Ihre Sicherheit war so massiv, dass Anastasia das Gefühl hatte, sie würde in einem Gefängnis ersticken. Er war vor einem Jahr dem Sicherheitsteam beigetreten, weil Maple ihn besonders mochte. Nach Informationen, die Nyles hatte, war Maple in ihn verliebt.
Anastasia erinnerte sich, was er an jenem Tag gesagt hatte, als sie in ihrem privaten Garten spazierte. "Dies ist deine letzte Chance zu entkommen, Prinzessin." Anastasia beobachtete die Feierlichkeiten auf der Hauptstraße der Hauptstadt Vilinski, die auf die Hecken ihres Gartens blickten. Ihre Hand ging unwillkürlich zu ihrem Hals. Sie war sich sicher, dass sie daran ersticken würde.
Maple, Aed Ruads Zwillingsschwester, hatte sie am Vortag ausgepeitscht, weil sie sich geweigert hatte, ihn zu heiraten. Und es war nicht das erste Mal. Es war nicht nur ihr Widerstand, der zu Auspeitschungen führte. Immer wenn sie etwas tat, was als unangemessen galt, wurde sie bestraft - entweder von Maple oder von Aed Ruad. Die Bestrafung fand in der Regel in Maples Zimmer statt.
Kaizan hatte ihr versprochen, dass sie frei sein würde, wenn sie sich traute zu fliehen. Er würde ihr helfen, sich zu verstecken, sie wegbringen und verschwinden lassen.
Ihr Atem ging stoßweise. War sie bereit? Würde er sie trotz der strengen Sicherheitsvorkehrungen entführen?
Tausende Gedanken durchkreuzten ihren Kopf. Anastasia senkte ihren Blick und Kaizan richtete sich auf.
Kaizan folgte ihr und wurde von weiteren Dutzend Wächtern begleitet. Außer dem Rascheln ihres Seidenkleides konnte man in den langen, spärlich beleuchteten Fluren nur die Schritte der Wächter hinter ihr hören.
Nach einem langen Weg erreichten sie eine dicke, fein gearbeitete Mahagonitür, die zum Festsaal führte. Sofort kündigte die königliche Garde ihre Ankunft an.

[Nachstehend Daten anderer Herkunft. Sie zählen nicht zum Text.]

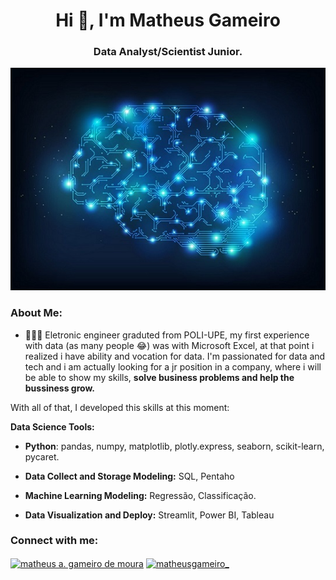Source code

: <h1 align="center">Hi 👋, I'm Matheus Gameiro</h1>
<h3 align="center">Data Analyst/Scientist Junior.</h3>

<p align='center'>
    <img src='digital-brain.jpg'<
</p>

### About Me:

- 👨🏻‍💻 Eletronic engineer graduted from POLI-UPE, my first experience with data (as many people 😂) was with Microsoft Excel, at that point i realized i have ability and vocation for data. I'm passionated for data and tech and i am actually looking for a jr position in a company, where i will be able to show my skills, **solve business problems and help the bussiness grow.**

 With all of that, I developed this skills at this moment:
 
 **Data Science Tools:**
 
 * **Python**: pandas, numpy, matplotlib, plotly.express, seaborn, scikit-learn, pycaret.
 
 * **Data Collect and Storage Modeling:** SQL, Pentaho
 
 * **Machine Learning Modeling:** Regressão, Classificação.
 
 * **Data Visualization and Deploy:** Streamlit, Power BI, Tableau

<h3 align="left">Connect with me:</h3>
<p align="left">
<a href="https://linkedin.com/in/matheus-a-gameiro-de-moura-72500716a" target="blank"><img align="center" src="https://raw.githubusercontent.com/rahuldkjain/github-profile-readme-generator/master/src/images/icons/Social/linked-in-alt.svg" alt="matheus a. gameiro de moura" height="30" width="40" /></a>
<a href="https://instagram.com/matheusgameiro_" target="blank"><img align="center" src="https://raw.githubusercontent.com/rahuldkjain/github-profile-readme-generator/master/src/images/icons/Social/instagram.svg" alt="matheusgameiro_" height="30" width="40" /></a>
</p>

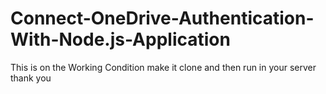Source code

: # Connect-OneDrive-Authentication-With-Node.js-Application
This is on the Working Condition
make it clone and then run in your server 
thank you

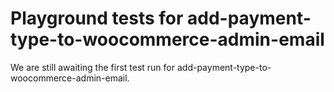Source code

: # Playground tests for add-payment-type-to-woocommerce-admin-email
We are still awaiting the first test run for add-payment-type-to-woocommerce-admin-email.
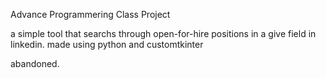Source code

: Advance Programmering Class Project

a simple tool that searchs through open-for-hire positions in a give field in linkedin. made using python and customtkinter

abandoned.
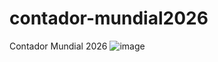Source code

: # contador-mundial2026
Contador Mundial 2026
![image](https://github.com/ChristopherVelasco03/contador-mundial2026/assets/155390541/0eae196f-8e81-4220-a776-c19c2e2ed1ea)
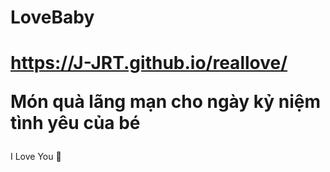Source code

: # LoveBaby
https://J-JRT.github.io/reallove/ <p>
Món quà lãng mạn cho ngày kỷ niệm tình yêu của bé
===========================
I Love You 💟
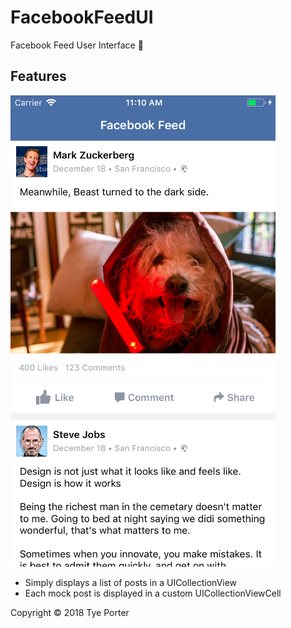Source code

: # FacebookFeedUI
Facebook Feed User Interface 👤

## Features 
![Finished App](screenshot.png)
- Simply displays a list of posts in a UICollectionView 
- Each mock post is displayed in a custom UICollectionViewCell

Copyright © 2018 Tye Porter
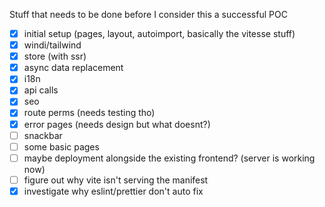 Stuff that needs to be done before I consider this a successful POC

- [x] initial setup (pages, layout, autoimport, basically the vitesse stuff)
- [x] windi/tailwind
- [x] store (with ssr)
- [x] async data replacement
- [x] i18n
- [x] api calls
- [x] seo
- [x] route perms (needs testing tho)
- [x] error pages (needs design but what doesnt?)
- [ ] snackbar
- [ ] some basic pages
- [ ] maybe deployment alongside the existing frontend? (server is working now)
- [ ] figure out why vite isn't serving the manifest
- [x] investigate why eslint/prettier don't auto fix
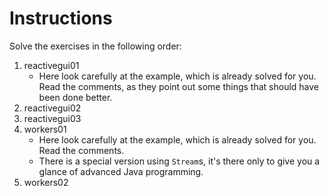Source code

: # Instructions

Solve the exercises in the following order:

1. reactivegui01
    - Here look carefully at the example, which is already solved for you. Read the comments, as they point out some things that should have been done better.
2. reactivegui02
3. reactivegui03
4. workers01
    - Here look carefully at the example, which is already solved for you. Read the comments.
    - There is a special version using `Stream`s, it's there only to give you a glance of advanced Java programming.
5. workers02
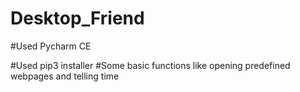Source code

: # Desktop_Friend
#Used Pycharm CE

#Used pip3 installer
#Some basic functions like opening predefined webpages and telling time


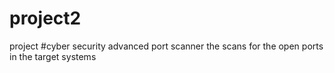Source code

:# project2
project
#cyber security
advanced port scanner 
the scans for the open ports  in the target systems
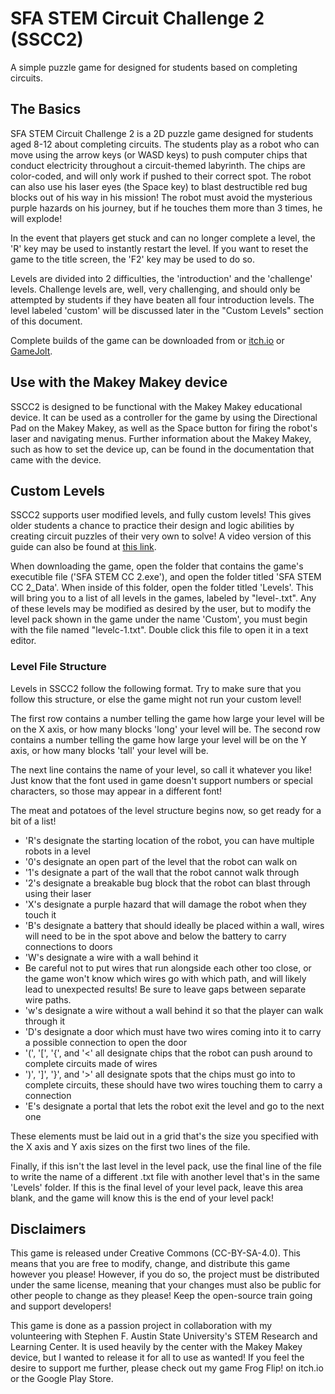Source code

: # SFA STEM Circuit Challenge 2 (SSCC2)
 A simple puzzle game for designed for students based on completing circuits.

## The Basics
 SFA STEM Circuit Challenge 2 is a 2D puzzle game designed for students aged 8-12 about completing circuits. The students play as a robot who can move using the arrow keys (or WASD keys) to push computer chips that conduct electricity throughout a circuit-themed labyrinth. The chips are color-coded, and will only work if pushed to their correct spot. The robot can also use his laser eyes (the Space key) to blast destructible red bug blocks out of his way in his mission! The robot must avoid the mysterious purple hazards on his journey, but if he touches them more than 3 times, he will explode!

 In the event that players get stuck and can no longer complete a level, the 'R' key may be used to instantly restart the level. If you want to reset the game to the title screen, the 'F2' key may be used to do so.

 Levels are divided into 2 difficulties, the 'introduction' and the 'challenge' levels. Challenge levels are, well, very challenging, and should only be attempted by students if they have beaten all four introduction levels. The level labeled 'custom' will be discussed later in the "Custom Levels" section of this document.

 Complete builds of the game can be downloaded from or [itch.io](https://jaeostudios.itch.io/sscc2) or [GameJolt](https://gamejolt.com/games/SSCC2/895252).

## Use with the Makey Makey device
 SSCC2 is designed to be functional with the Makey Makey educational device. It can be used as a controller for the game by using the Directional Pad on the Makey Makey, as well as the Space button for firing the robot's laser and navigating menus. Further information about the Makey Makey, such as how to set the device up, can be found in the documentation that came with the device.

## Custom Levels
 SSCC2 supports user modified levels, and fully custom levels! This gives older students a chance to practice their design and logic abilities by creating circuit puzzles of their very own to solve! A video version of this guide can also be found at [this link](https://youtu.be/KnSneu8d9TQ).

 When downloading the game, open the folder that contains the game's executible file ('SFA STEM CC 2.exe'), and open the folder titled 'SFA STEM CC 2_Data'. When inside of this folder, open the folder titled 'Levels'. This will bring you to a list of all levels in the games, labeled by "level<packNumber>-<levelNumber>.txt". Any of these levels may be modified as desired by the user, but to modify the level pack shown in the game under the name 'Custom', you must begin with the file named "levelc-1.txt". Double click this file to open it in a text editor.

 ### Level File Structure
 Levels in SSCC2 follow the following format. Try to make sure that you follow this structure, or else the game might not run your custom level!

 The first row contains a number telling the game how large your level will be on the X axis, or how many blocks 'long' your level will be. The second row contains a number telling the game how large your level will be on the Y axis, or how many blocks 'tall' your level will be.

 The next line contains the name of your level, so call it whatever you like! Just know that the font used in game doesn't support numbers or special characters, so those may appear in a different font!

 The meat and potatoes of the level structure begins now, so get ready for a bit of a list!
 - 'R's designate the starting location of the robot, you can have multiple robots in a level
 - '0's designate an open part of the level that the robot can walk on
 - '1's designate a part of the wall that the robot cannot walk through
 - '2's designate a breakable bug block that the robot can blast through using their laser
 - 'X's designate a purple hazard that will damage the robot when they touch it
 - 'B's designate a battery that should ideally be placed within a wall, wires will need to be in the spot above and below the battery to carry connections to doors
 - 'W's designate a wire with a wall behind it
  - Be careful not to put wires that run alongside each other too close, or the game won't know which wires go with which path, and will likely lead to unexpected results! Be sure to leave gaps between separate wire paths.
 - 'w's designate a wire without a wall behind it so that the player can walk through it
 - 'D's designate a door which must have two wires coming into it to carry a possible connection to open the door
 - '(', '\[', '{', and '<' all designate chips that the robot can push around to complete circuits made of wires
 - ')', '\]', '}', and '>' all designate spots that the chips must go into to complete circuits, these should have two wires touching them to carry a connection
 - 'E's designate a portal that lets the robot exit the level and go to the next one

These elements must be laid out in a grid that's the size you specified with the X axis and Y axis sizes on the first two lines of the file.

Finally, if this isn't the last level in the level pack, use the final line of the file to write the name of a different .txt file with another level that's in the same 'Levels' folder. If this is the final level of your level pack, leave this area blank, and the game will know this is the end of your level pack!

## Disclaimers
This game is released under Creative Commons (CC-BY-SA-4.0). This means that you are free to modify, change, and distribute this game however you please! However, if you do so, the project must be distributed under the same license, meaning that your changes must also be public for other people to change as they please! Keep the open-source train going and support developers!

This game is done as a passion project in collaboration with my volunteering with Stephen F. Austin State University's STEM Research and Learning Center. It is used heavily by the center with the Makey Makey device, but I wanted to release it for all to use as wanted! If you feel the desire to support me further, please check out my game Frog Flip! on itch.io or the Google Play Store.
 
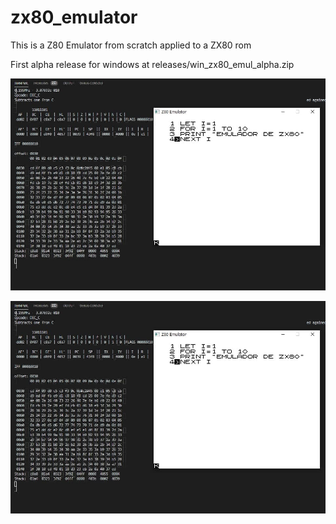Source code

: # zx80_emulator
This is a Z80 Emulator from scratch applied to a ZX80 rom 

First alpha release for windows at releases/win_zx80_emul_alpha.zip


![Listing Program](imgs/example_code.jpg?raw=true "Listing Program")

![Running Program](imgs/example_code.jpg?raw=true "Running Program")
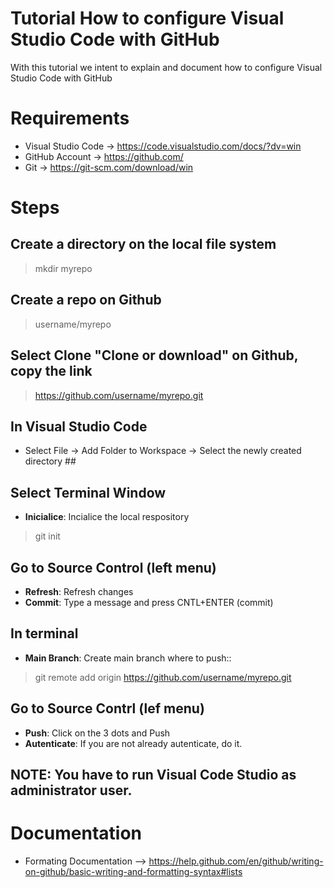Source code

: # Tutorial How to configure Visual Studio Code with GitHub #
With this tutorial we intent to explain and document how to configure Visual Studio Code with GitHub

# Requirements #
- Visual Studio Code -> https://code.visualstudio.com/docs/?dv=win
- GitHub Account -> https://github.com/
- Git -> https://git-scm.com/download/win

# Steps #
## Create a directory on the local file system ##
> mkdir myrepo

## Create a repo on Github ##
> username/myrepo

## Select Clone "Clone or download" on Github, copy the link ##
> https://github.com/username/myrepo.git

## In Visual Studio Code ##
- Select File -> Add Folder to Workspace -> Select the newly created directory ##

## Select Terminal Window ##
- **Inicialice**: Incialice the local respository
> git init

## Go to Source Control (left menu) ##

- **Refresh**: Refresh changes
- **Commit**: Type a message and press CNTL+ENTER (commit)

## In terminal ##
- **Main Branch**: Create main branch where to push::
> git remote add origin https://github.com/username/myrepo.git

## Go to Source Contrl (lef menu) ##
- **Push**: Click on the 3 dots and Push
- **Autenticate**: If you are not already autenticate, do it.

## NOTE: You have to run Visual Code Studio as administrator user. ##

# Documentation
- Formating Documentation --> https://help.github.com/en/github/writing-on-github/basic-writing-and-formatting-syntax#lists

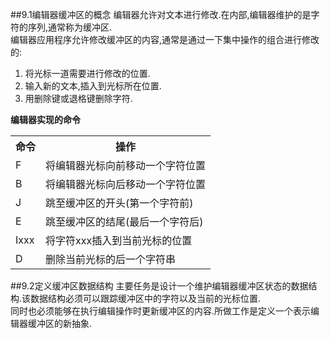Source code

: ##9.1编辑器缓冲区的概念
编辑器允许对文本进行修改.在内部,编辑器维护的是字符的序列,通常称为缓冲区.  
编辑器应用程序允许修改缓冲区的内容,通常是通过一下集中操作的组合进行修改的:  
1. 将光标一道需要进行修改的位置.  
2. 输入新的文本,插入到光标所在位置.  
3. 用删除键或退格键删除字符.  
  
**编辑器实现的命令**
<table>
<tr><th>命令</th><th>操作</th></tr>
<tr><td>F</td><td>将编辑器光标向前移动一个字符位置</td></tr>
<tr><td>B</td><td>将编辑器光标向后移动一个字符位置</td></tr>
<tr><td>J</td><td>跳至缓冲区的开头(第一个字符前)</td></tr>
<tr><td>E</td><td>跳至缓冲区的结尾(最后一个字符后)</td></tr>
<tr><td>Ixxx</td><td>将字符xxx插入到当前光标的位置</td></tr>
<tr><td>D</td><td>删除当前光标的后一个字符串</td></tr>
</table>  

##9.2定义缓冲区数据结构
主要任务是设计一个维护编辑器缓冲区状态的数据结构.该数据结构必须可以跟踪缓冲区中的字符以及当前的光标位置.  
同时也必须能够在执行编辑操作时更新缓冲区的内容.所做工作是定义一个表示编辑器缓冲区的新抽象.  



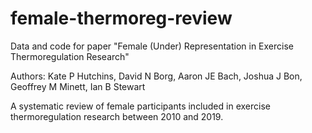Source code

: # female-thermoreg-review

Data and code for paper "Female (Under) Representation in Exercise Thermoregulation Research"

Authors: Kate P Hutchins, David N Borg, Aaron JE Bach, Joshua J Bon, Geoffrey M Minett, Ian B Stewart

A systematic review of female participants included in exercise thermoregulation research between 2010 and 2019.

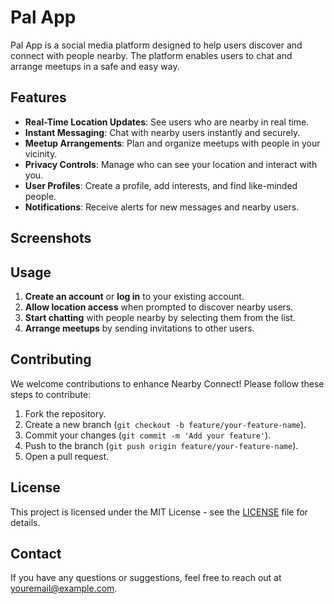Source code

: # Pal App

Pal App is a social media platform designed to help users discover and connect with people nearby. The platform enables users to chat and arrange meetups in a safe and easy way.

## Features

- **Real-Time Location Updates**: See users who are nearby in real time.
- **Instant Messaging**: Chat with nearby users instantly and securely.
- **Meetup Arrangements**: Plan and organize meetups with people in your vicinity.
- **Privacy Controls**: Manage who can see your location and interact with you.
- **User Profiles**: Create a profile, add interests, and find like-minded people.
- **Notifications**: Receive alerts for new messages and nearby users.

## Screenshots





## Usage

1. **Create an account** or **log in** to your existing account.
2. **Allow location access** when prompted to discover nearby users.
3. **Start chatting** with people nearby by selecting them from the list.
4. **Arrange meetups** by sending invitations to other users.

## Contributing

We welcome contributions to enhance Nearby Connect! Please follow these steps to contribute:

1. Fork the repository.
2. Create a new branch (`git checkout -b feature/your-feature-name`).
3. Commit your changes (`git commit -m 'Add your feature'`).
4. Push to the branch (`git push origin feature/your-feature-name`).
5. Open a pull request.

## License

This project is licensed under the MIT License - see the [LICENSE](LICENSE) file for details.

## Contact

If you have any questions or suggestions, feel free to reach out at [youremail@example.com](mailto:youremail@example.com).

"Ihre Hoheit, Prinzessin Anastasia Lochlain!"
Das Geschnatter im Saal verstummte abrupt. Sie sah ein Meer aus maskierten Gesichtern und prächtigen Outfits. Sie teilten sich, und sie sah Aed Ruad mit einem kalten Lächeln auf seinen schmalen Lippen auf sich zukommen. Er trug einen goldenen Umhang mit dem königlichen Wappen über einem weißen Hemd und einer Reithose und ging selbstbewusst voran. Seine mit Diamanten besetzte goldene Maske war ordentlich hinter sein schwarzes Haar gebunden. Der Mann war über sechs Fuß groß und ein skrupelloser Mörder.
Sie klammerte sich so fest an ihr Kleid, dass es in ihren Fäusten zerknitterte. Ihre Handflächen wurden immer klammer, und sie glaubte, in Ohnmacht zu fallen, weil die Panik in ihrem Körper kreiste wie eine giftige Schlange.